Endovascular repair of the thoracic or thoraco-abdominal aorta following the frozen elephant trunk Procedure

2019 
Abstract BACKGROUND To evaluate the outcomes of endovascular repair of the thoraco-abdominal aorta following the frozen elephant trunk (fET) procedure. METHODS Between 10/2014 and 07/2018, 249 patients underwent thoracic or thoraco-abdominal endovascular aortic repair in our institution. Of these, 10 patients (50% male) underwent second-stage ER after previous fET implantation. Feasibility and outcomes were evaluated. RESULTS The mean interval between fET implantation and second-stage endovascular repair was 136 days (14–282 days).
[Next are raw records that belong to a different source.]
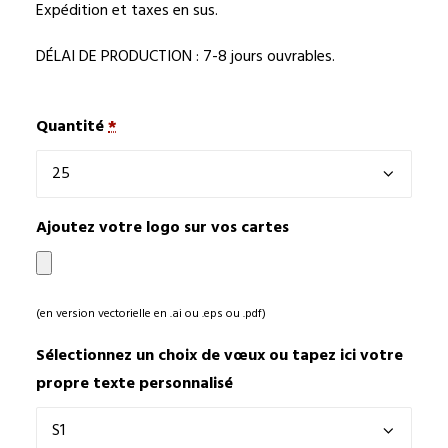
Expédition et taxes en sus.
DÉLAI DE PRODUCTION : 7-8 jours ouvrables.
Quantité
*
Ajoutez votre logo sur vos cartes
(en version vectorielle en .ai ou .eps ou .pdf)
Sélectionnez un choix de vœux ou tapez ici votre
propre texte personnalisé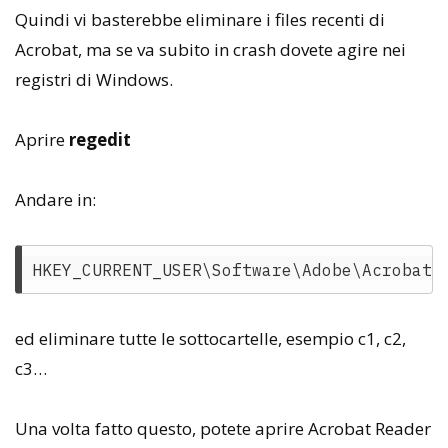
Quindi vi basterebbe eliminare i files recenti di
Acrobat, ma se va subito in crash dovete agire nei
registri di Windows.
Aprire
regedit
Andare in:
ed eliminare tutte le sottocartelle, esempio c1, c2,
c3…
Una volta fatto questo, potete aprire Acrobat Reader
Indications for second-stage endovascular repair were thoraco-abdominal aortic aneurysm Crawford Type I (n=3), thoraco-abdominal aortic aneurysm Crawford Type II (n=4) and complicated residual aortic dissection after fET (n=3). We have implanted four branched custom-made devices and four off-the-shelf thoracic stent-grafts; two patients were treated using the petticoat technique via a percutaneous access. The median intensive care unit stay was 1 day (range: 0–3 days) and median hospital stay was 7 days (range: 5–12 days). Spinal chord preconditioning was performed in 70% of our patients with zero paraplegia at 30 days. Computed tomography scans at 8.5±11.4 months follow-up showed complete false lumen thrombosis of all type B aortic dissections and one type 3 endoleak with constant aneurysm diameter. Branch-patency was 100%. CONCLUSIONS Second-stage endovascular repair after previous fET is feasible with good mid-term results. This staged hybrid procedure is extremely effective in patients whose aneurysms are confined both to the arch and thoraco-abdominal aorta leading to an excellent functional result. In case of favorable anatomy endovascular repair in residual type B aortic dissection lead to complete false lumen thrombosis.